About a year ago, I put myself on a timeout from life and moved to an isolated off the grid yurt on what was once a 12,000-acre sheep ranch in Northern California’s Mendocino County. I had been ineffectively dealing with the gnawing anxiety and low level thrum of depression that comes (gratis!) with your standard-issue late twenties life crisis, and instead of dealing with it like the grown up I aspire to be, I quit my job and ran away to the woods.
The original plan was to hide out for a couple months with the somewhat ambiguous goal of “sorting my head out.” I figured I’d sit in the yurt and through sheer willpower, I’d think myself out of my own head. In retrospect, it makes a lot less sense than it did at the time.
I arrived fresh from the city in mid-winter; depressed, faintly heartbroken and scared of the dark. The yurt, or yurts as it were, (there are three round buildings on the property) sit amongst steeply rolling, oat straw-covered hills that are home to an impressive population of lizards, rabbits, deer and wild boar as well as the coyotes, rattlesnakes, mountain lions and bears who eat them. The air smells good; in the winter it’s all wet and mossy, soft squishy smells of mud, damp leaves and wood burning stove smoke while in the summer the fearsome heat turns it all crackly dry and the world smells of dust and hay. The property is three miles up a private, and at times questionable, dirt road with a few scattered houses tucked into the hills off of it. Most of them spend most of the year unoccupied and the few, wonderful year-round neighbors I do have, I can neither see nor hear. At night, there is one manmade light visible in the distance. The world here is very quiet and absurdly, almost stupidly, beautiful.
After a few weeks alone in it all, I adopted a puppy; a sweet little black and white country mutt who eats grass likes a horse, has the face of a seal, and the coloring of a cow. After solemnly vowing to be best friends till one of us died, I named him Bunny. After that, I got on with living life in the middle of nowhere by myself.
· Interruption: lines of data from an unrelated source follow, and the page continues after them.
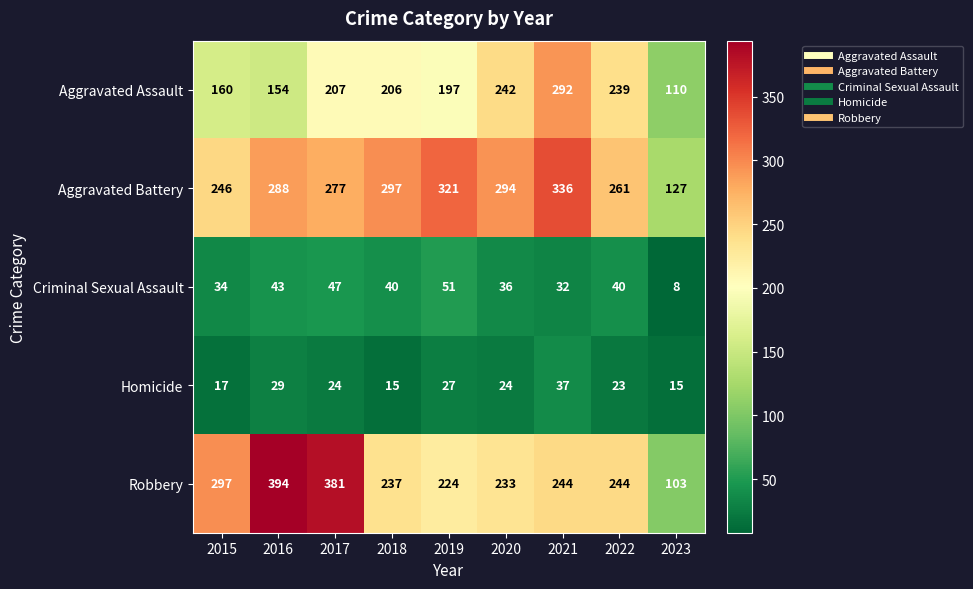

Between 2021 and 2023, which series saw the biggest shift?

Aggravated Battery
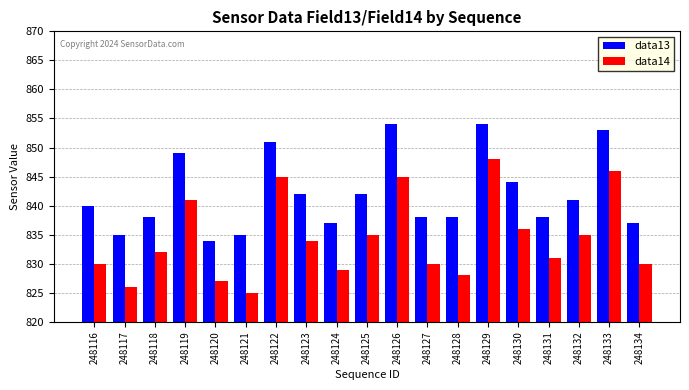

Reading right to left, extract all data points from this chart.

data13: 248134=837	248133=853	248132=841	248131=838	248130=844	248129=854	248128=838	248127=838	248126=854	248125=842	248124=837	248123=842	248122=851	248121=835	248120=834	248119=849	248118=838	248117=835	248116=840
data14: 248134=830	248133=846	248132=835	248131=831	248130=836	248129=848	248128=828	248127=830	248126=845	248125=835	248124=829	248123=834	248122=845	248121=825	248120=827	248119=841	248118=832	248117=826	248116=830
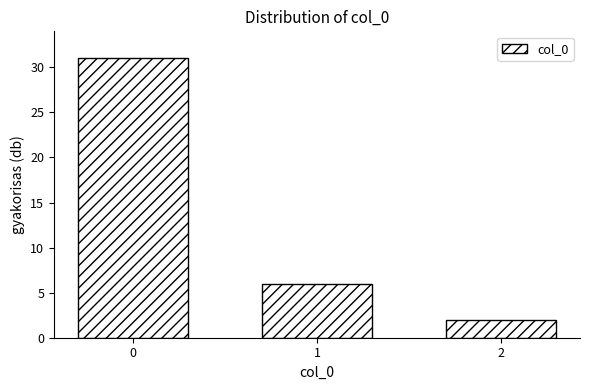

Reading left to right, what are all the values shown in this chart?

31	6	2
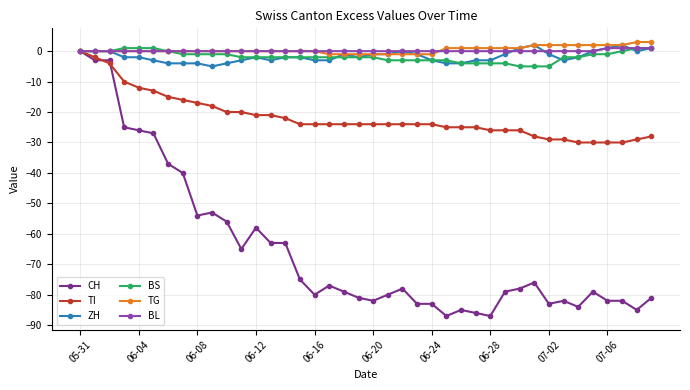

Which series has the widest spread of values?

CH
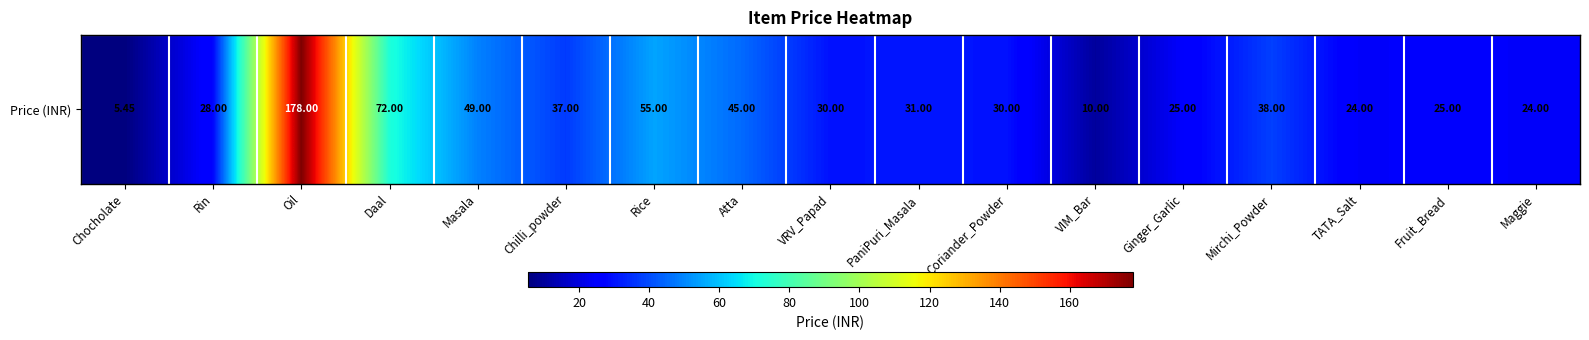

At which label is the value closest to 91?

Daal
Keeping the basics of life running smoothly off the grid takes effort. On the modern conveniences spectrum, the yurts sit somewhere between rustic cabin and camping. Many of the things I’ve always taken for granted; AC electricity, reliable refrigeration, heat, the internet, or a freezer, are either difficult to get, not very good or simply not available. A 30-year-old solar panel creates just enough power to keep a few dim 12-volt light bulbs going for a few hours each night. Keeping food fresh involves an infuriating dance between a malfunctioning 1930s propane-powered fridge, a 1990s cooler and a dozen or so ice packs. In the winter, heat comes from a wood burning stove, a sweater or jumping jacks. For someone used to cranking the heat to eleven just to wear cutoffs in winter (global warming and gas bills be damned) this marks, I am ashamed to admit, a big change.
Outside of these more technical, workaday differences, the biggest change from city life is the isolation; much of life up here is a solo swim in a vast ocean of time. Before I made friends there were times when I didn’t see another person for days on end. It is a strange and challenging thing to spend so much time alone. Before the move, I was terrified that all the alone time would drive me crazy– and fast– but in one of the biggest surprises of my life, I’ve found that I love it. There is something almost profound in the freedom of being a girl alone in the woods with a dog that feels like something close to magic.
I don’t know what’s in store for me next. I think I had thought of this whole thing as a way of proving myself to myself, a trial of sorts that would naturally come to an end. I had visions of a triumphant return to “real life” with a great tan and an aura of that unnerving new age calm that’s a total pain in the ass to be around. And while that still could happen, the truth of the matter is I think I may have found, if not happiness, something very close, like contentment.